**Work item:** Beginning with the line that holds "sino también responsables" in the data below, give again every line through the one that holds "Ponferrada: una guía para principiantes", exactly as written.

**Stored data entries:**
__________

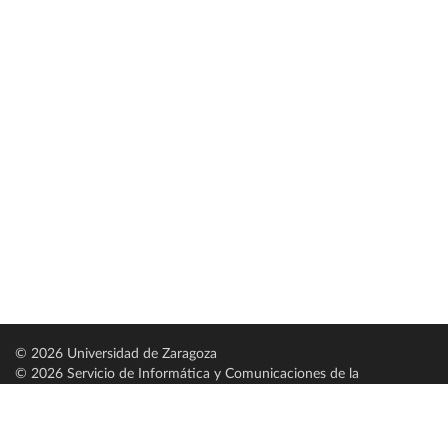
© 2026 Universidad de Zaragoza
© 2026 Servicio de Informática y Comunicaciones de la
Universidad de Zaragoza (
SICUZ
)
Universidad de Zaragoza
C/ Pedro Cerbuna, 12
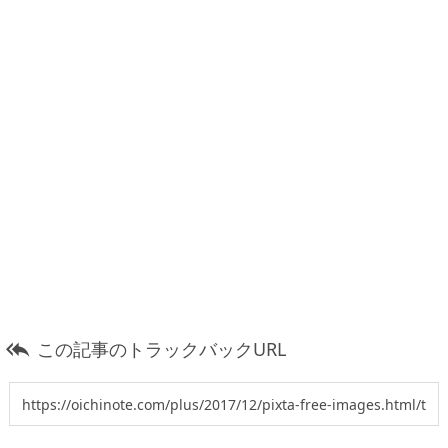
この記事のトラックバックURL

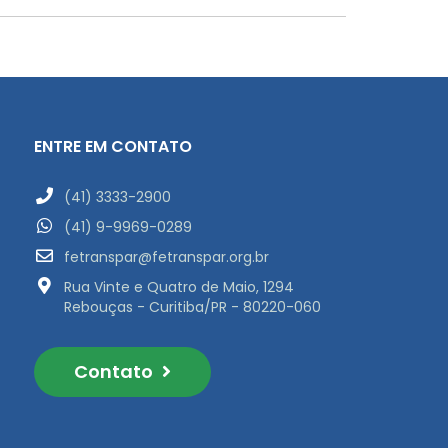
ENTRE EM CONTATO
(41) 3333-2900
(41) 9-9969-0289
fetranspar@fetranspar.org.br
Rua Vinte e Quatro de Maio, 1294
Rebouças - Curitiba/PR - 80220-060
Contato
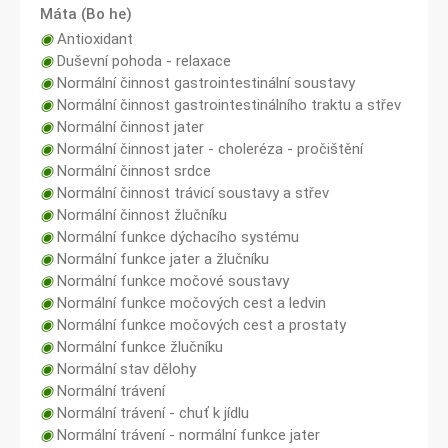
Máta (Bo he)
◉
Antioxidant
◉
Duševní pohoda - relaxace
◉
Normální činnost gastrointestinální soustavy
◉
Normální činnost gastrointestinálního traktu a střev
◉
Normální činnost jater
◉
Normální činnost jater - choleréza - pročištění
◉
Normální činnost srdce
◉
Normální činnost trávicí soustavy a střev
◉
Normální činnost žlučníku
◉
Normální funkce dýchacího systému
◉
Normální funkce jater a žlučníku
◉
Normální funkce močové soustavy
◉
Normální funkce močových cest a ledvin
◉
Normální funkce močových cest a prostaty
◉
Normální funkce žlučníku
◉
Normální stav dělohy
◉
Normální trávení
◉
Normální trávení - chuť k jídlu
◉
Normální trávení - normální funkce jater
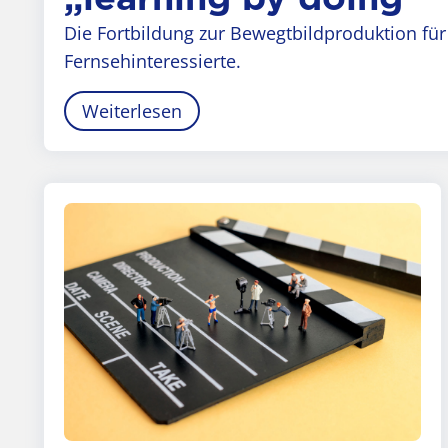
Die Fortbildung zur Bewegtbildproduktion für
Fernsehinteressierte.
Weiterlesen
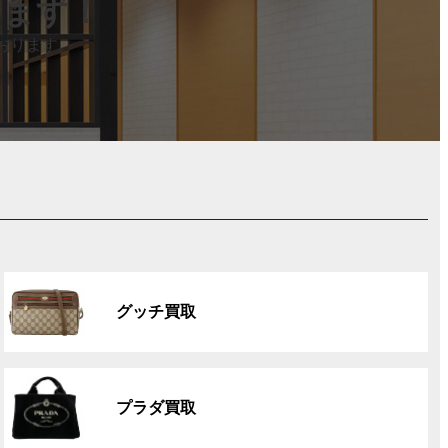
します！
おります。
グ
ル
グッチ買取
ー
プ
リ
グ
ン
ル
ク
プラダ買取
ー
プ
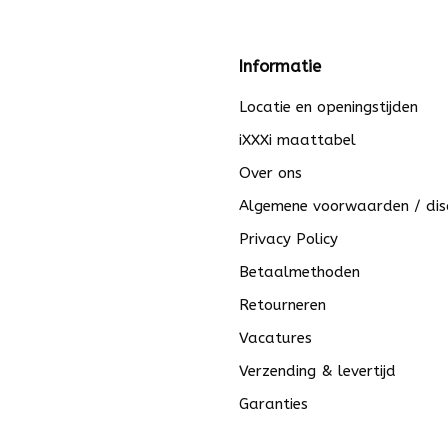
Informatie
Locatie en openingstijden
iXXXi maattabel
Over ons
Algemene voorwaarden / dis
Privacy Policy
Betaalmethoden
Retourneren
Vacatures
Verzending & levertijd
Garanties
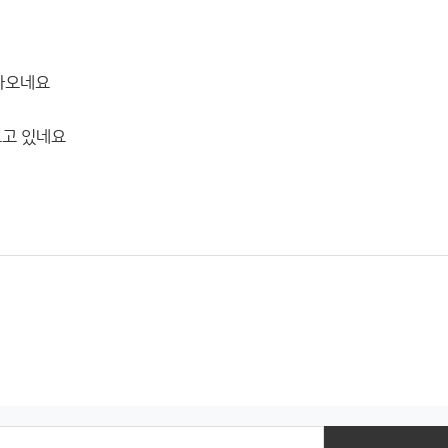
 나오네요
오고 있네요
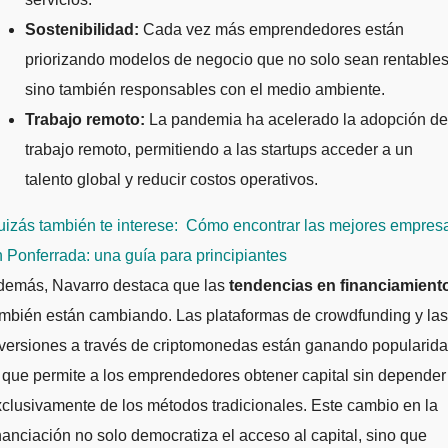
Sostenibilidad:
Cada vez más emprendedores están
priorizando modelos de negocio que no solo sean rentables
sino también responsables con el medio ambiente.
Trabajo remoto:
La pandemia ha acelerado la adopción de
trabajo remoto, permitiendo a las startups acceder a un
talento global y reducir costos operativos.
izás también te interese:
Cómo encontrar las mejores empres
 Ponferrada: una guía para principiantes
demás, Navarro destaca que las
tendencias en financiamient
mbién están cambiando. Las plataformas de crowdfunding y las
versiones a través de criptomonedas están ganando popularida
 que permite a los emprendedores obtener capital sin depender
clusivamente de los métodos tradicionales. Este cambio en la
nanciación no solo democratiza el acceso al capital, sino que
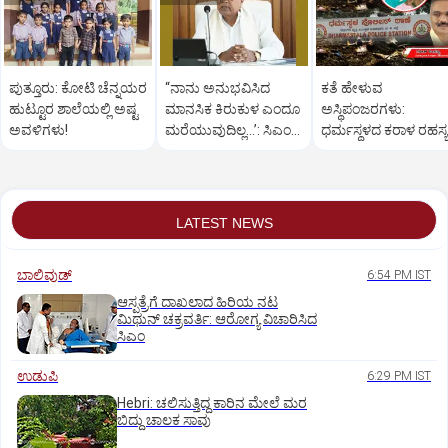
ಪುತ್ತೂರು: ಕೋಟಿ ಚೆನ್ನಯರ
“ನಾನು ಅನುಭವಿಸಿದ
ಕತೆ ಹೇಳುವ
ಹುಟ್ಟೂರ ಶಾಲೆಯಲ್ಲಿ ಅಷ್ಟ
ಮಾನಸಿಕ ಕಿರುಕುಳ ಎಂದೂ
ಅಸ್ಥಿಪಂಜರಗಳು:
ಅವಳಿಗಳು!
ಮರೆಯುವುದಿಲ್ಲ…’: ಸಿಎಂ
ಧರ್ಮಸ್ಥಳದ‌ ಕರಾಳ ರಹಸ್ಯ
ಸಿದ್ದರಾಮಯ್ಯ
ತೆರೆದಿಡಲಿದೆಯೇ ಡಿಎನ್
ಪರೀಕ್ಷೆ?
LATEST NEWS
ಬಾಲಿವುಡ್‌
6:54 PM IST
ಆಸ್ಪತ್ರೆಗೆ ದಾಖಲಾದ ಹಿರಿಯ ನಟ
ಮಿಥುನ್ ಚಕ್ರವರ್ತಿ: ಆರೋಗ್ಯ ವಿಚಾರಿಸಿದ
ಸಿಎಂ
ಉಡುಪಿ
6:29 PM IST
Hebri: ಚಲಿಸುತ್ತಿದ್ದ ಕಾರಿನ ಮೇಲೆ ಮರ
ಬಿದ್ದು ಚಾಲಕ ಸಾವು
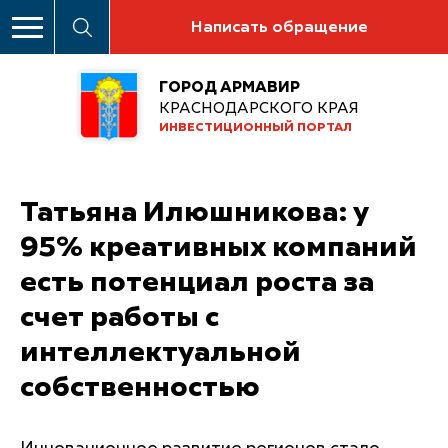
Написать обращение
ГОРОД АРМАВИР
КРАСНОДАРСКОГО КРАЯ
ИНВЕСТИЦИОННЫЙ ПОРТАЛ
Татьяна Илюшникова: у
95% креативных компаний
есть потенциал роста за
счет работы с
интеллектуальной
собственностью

__________

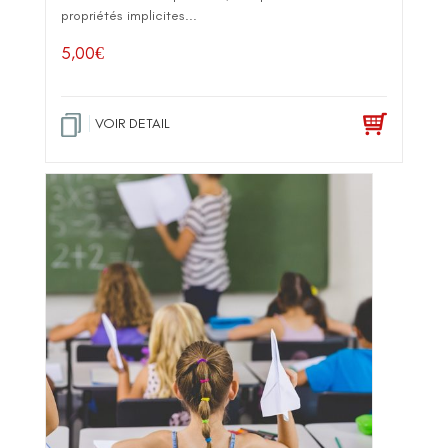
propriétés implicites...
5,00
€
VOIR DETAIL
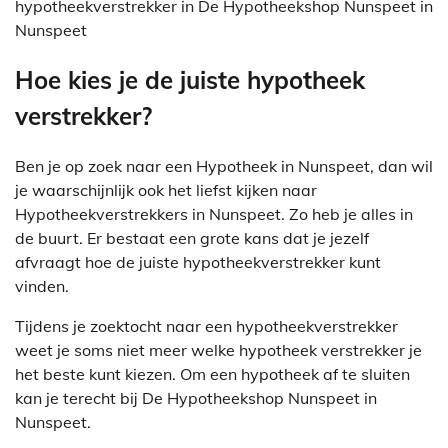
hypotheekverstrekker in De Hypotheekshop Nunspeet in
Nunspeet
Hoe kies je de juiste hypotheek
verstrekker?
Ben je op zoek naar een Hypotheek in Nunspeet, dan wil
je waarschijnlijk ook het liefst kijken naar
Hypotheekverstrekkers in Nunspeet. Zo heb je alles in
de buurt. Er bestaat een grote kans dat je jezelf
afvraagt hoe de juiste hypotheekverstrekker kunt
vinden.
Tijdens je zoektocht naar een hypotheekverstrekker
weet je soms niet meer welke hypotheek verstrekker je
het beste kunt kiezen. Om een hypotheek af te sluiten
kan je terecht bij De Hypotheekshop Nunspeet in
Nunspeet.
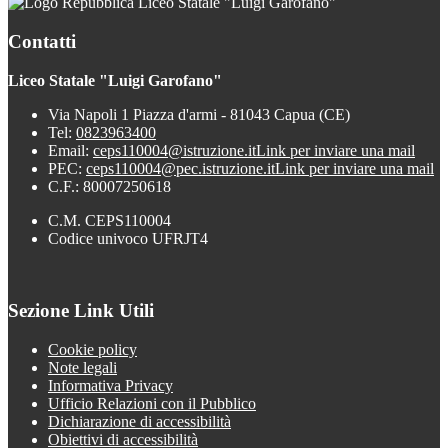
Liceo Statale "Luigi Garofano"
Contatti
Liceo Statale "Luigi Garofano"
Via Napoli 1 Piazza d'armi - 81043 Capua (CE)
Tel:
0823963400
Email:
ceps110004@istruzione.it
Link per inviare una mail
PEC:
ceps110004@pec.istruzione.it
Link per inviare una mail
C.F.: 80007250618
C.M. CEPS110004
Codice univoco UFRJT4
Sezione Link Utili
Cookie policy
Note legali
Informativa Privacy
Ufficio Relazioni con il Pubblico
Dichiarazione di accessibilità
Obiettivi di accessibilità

__________

**Task result:**
sino también responsables con el medio ambiente.
Trabajo remoto:
La pandemia ha acelerado la adopción de
trabajo remoto, permitiendo a las startups acceder a un
talento global y reducir costos operativos.
izás también te interese:
Cómo encontrar las mejores empres
 Ponferrada: una guía para principiantes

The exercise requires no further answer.